A curb market commitee established rules about the cleanliness and quality of the produce, and set the prices. Sellers were required to sell at the same prices as local merchants, their one advantage being that they were not required to add sales tax.

The income helped rural women with living expenses, as well as children’s clothing, college tuition, and better health care. One of Loula’s most cherished goals was to send her oldest daughter, Willie, to Duke University.

Total sales for the vendors from Dec. 1, 1932-Nov. 1, 1933 were $3,093.28, worth about $65,833.03 in 2022. If Loula had received an equal 1/20 share of that, $154.66, she received, in 2022 numbers, the equivalent of about $3,277.00 for 12 months’ work. Hopefully, her extra hard work netted her more than that, but even in 1933, the compensation must have seemed a little thin.

Nevertheless, an anonymous woman wrote a letter to the editor of the local newspaper, on the subject of the budget for a county home demonstration agent. She said:

“The curb market alone has brought over three thousand dollars into the Moore county farm homes. It seems to me that we need this kind of work as never before.”

Sellers continued to grow produce into fall and winter to sell at the market. They were motivated to improve their farming practices so as to compete with other sellers. An article about the market in the local newspaper mentioned that “Fresh eggs are at a premium…”

First Loula sold eggs at the market, then she discovered she could sell fryers. When the chickens were 8-12 weeks old, they became frying size, about two to two and a half pounds. At that point, she could identify the sex. The boxes of baby chicks contained about an equal number of males and females. If the pullets (young hens) were good layers she kept them to produce eggs, while other hens became fryers. She would sell 3-4 dozen hens per week at the curb market. She learned to caponize young roosters from the Moore County Agricultural Extension agent, and she sold the capons for baking. They would grow larger than the hens, and she sold a lot of them for Thanksgiving dinners.

Dr. Earl Wayne Hunter, a dentist from south Sanford, near Highway One, owned Dr. Hunter’s Hatchery, another market for Loula, as he bought fertilized eggs. She could tell with a candle if an egg contained a chicken embryo.

Loula’s children were very much involved in her business. Several of them described coming home from school on Friday afternoon and immediately joining their mother in preparing chickens for the market. Loula did the slaughtering herself, and the children helped to remove feathers, etc. Their mother would set out alone very early on Saturday morning with her merchandise and come home later with treats they couldn’t produce on the farm, like Jello.

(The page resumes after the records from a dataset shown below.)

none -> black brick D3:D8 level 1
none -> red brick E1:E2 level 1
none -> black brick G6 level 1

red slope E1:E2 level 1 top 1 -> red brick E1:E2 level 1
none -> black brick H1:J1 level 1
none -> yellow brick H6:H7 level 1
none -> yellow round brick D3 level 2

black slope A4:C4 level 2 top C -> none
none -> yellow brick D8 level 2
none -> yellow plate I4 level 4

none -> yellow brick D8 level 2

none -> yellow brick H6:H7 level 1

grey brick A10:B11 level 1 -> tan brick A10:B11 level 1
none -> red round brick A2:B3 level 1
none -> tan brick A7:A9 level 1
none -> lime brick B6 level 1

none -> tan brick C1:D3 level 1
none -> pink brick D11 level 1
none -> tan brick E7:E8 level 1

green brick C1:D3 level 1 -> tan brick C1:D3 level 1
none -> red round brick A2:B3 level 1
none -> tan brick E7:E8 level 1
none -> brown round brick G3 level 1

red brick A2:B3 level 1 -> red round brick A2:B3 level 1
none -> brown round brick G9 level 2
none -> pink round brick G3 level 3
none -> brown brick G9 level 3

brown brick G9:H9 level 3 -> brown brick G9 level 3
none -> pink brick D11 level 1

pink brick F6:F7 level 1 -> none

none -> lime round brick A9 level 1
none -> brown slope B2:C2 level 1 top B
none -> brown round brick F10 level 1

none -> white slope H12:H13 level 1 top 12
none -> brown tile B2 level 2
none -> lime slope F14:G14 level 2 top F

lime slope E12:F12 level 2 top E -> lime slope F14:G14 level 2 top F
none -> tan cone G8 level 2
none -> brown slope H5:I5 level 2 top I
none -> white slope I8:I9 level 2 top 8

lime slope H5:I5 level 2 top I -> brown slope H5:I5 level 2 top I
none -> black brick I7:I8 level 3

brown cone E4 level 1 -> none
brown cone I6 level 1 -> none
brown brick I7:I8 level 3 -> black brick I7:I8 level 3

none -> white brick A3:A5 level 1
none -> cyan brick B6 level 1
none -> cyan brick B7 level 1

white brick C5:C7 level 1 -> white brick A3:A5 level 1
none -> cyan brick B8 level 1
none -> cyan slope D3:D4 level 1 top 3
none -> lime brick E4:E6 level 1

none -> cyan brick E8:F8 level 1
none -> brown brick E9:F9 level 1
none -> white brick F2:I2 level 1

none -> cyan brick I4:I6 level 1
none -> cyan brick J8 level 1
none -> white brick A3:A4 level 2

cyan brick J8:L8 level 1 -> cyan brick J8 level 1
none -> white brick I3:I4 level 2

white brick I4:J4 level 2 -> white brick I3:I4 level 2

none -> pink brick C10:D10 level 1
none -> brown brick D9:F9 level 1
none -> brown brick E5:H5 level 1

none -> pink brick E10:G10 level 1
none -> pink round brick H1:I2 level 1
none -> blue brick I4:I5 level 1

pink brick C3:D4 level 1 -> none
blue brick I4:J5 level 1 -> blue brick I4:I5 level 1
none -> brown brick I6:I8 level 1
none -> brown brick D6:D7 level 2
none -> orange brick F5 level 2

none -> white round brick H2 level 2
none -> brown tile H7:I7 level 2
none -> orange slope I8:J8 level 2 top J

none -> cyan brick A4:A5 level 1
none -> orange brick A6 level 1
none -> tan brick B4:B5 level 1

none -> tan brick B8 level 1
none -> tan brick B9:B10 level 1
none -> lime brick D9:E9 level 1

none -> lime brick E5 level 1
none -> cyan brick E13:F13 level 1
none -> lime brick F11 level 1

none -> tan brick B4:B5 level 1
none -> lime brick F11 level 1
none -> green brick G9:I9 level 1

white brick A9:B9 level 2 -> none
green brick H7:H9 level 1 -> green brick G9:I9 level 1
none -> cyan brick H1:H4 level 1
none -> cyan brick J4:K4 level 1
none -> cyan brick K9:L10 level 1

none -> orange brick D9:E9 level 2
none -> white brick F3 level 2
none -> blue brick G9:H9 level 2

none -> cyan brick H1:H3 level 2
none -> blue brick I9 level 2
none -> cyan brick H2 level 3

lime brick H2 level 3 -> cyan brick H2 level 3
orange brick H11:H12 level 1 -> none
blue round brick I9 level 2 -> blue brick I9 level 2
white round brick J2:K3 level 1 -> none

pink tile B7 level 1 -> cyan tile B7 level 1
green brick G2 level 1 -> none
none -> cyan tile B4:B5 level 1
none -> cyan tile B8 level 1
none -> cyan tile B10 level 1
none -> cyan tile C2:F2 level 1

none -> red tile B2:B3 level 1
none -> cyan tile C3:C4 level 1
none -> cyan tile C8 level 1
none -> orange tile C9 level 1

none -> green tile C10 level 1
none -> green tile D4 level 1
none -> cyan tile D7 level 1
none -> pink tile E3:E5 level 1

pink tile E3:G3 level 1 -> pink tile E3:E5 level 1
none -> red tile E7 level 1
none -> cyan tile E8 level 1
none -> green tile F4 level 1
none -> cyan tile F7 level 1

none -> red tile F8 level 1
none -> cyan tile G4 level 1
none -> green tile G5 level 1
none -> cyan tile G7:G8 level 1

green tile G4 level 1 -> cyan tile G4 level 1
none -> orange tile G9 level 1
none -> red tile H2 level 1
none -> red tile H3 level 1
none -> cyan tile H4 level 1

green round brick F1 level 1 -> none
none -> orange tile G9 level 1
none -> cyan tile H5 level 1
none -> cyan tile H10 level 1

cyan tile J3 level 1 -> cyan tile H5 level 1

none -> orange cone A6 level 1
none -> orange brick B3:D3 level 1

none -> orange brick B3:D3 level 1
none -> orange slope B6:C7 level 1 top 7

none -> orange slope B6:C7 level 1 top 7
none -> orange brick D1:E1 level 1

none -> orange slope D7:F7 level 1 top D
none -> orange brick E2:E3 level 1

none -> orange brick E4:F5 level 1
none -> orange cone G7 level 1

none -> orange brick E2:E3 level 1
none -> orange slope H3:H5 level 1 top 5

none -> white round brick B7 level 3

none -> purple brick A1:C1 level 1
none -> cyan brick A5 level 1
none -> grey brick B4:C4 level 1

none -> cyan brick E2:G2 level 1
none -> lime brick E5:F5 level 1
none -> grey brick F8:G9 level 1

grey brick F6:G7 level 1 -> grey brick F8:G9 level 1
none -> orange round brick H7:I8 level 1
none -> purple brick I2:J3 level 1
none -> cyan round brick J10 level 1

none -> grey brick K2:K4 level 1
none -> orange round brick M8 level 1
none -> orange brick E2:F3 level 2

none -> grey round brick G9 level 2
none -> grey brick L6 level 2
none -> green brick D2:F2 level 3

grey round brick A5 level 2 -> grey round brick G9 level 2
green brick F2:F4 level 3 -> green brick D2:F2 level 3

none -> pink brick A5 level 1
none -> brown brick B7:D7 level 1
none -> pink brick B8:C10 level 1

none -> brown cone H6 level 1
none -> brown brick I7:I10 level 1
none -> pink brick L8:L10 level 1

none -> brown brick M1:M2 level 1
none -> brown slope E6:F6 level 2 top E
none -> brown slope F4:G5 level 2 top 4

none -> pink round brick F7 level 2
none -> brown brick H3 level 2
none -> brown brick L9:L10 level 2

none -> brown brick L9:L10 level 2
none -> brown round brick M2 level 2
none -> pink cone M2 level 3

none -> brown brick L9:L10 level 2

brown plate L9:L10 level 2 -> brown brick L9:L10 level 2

In spite of Loula’s diligence and obvious contribution to the family income, the 1940 census taker described her occupation, just like many wives of the time, with a blank line and checked that she was “engaged in home housework,” and further indicated that she earned no income. Incredible.

When Loula passed away, age 51, in 1943, World War II was in force. She had two married daughters, two sons in the Army, one son in college—soon to be in the Marine Corps, and three younger children living at home. Sadly, she had lost one son to illness in 1935. Her husband, Frank Alexander, was diagnosed with lung cancer and passed away only a year and a half later.

Copyright 2022 by Glenda Alexander.  All rights reserved.

Sources:

Interviews with Lewey Alexander Sr., Robert L. Alexander, Patsy Alexander Rodgers, and Willie Alexander Carr.

1940 U. S. Census, McNeill’s Township, Moore County, N. C., E. D. 69-13, p. 11A; West Sanford, Lee County, N. C. ED 53-7, sheet 7B.

The Pilot, newspaper, Vass, Aberdeen, & Southern Pines: Friday, Mar. 28, 1930, p. 9; 29 April, 1932, p. 2.; Nov. 17, 1933, Edition 1, pp. 4-5; December 29, 1939, p. 4.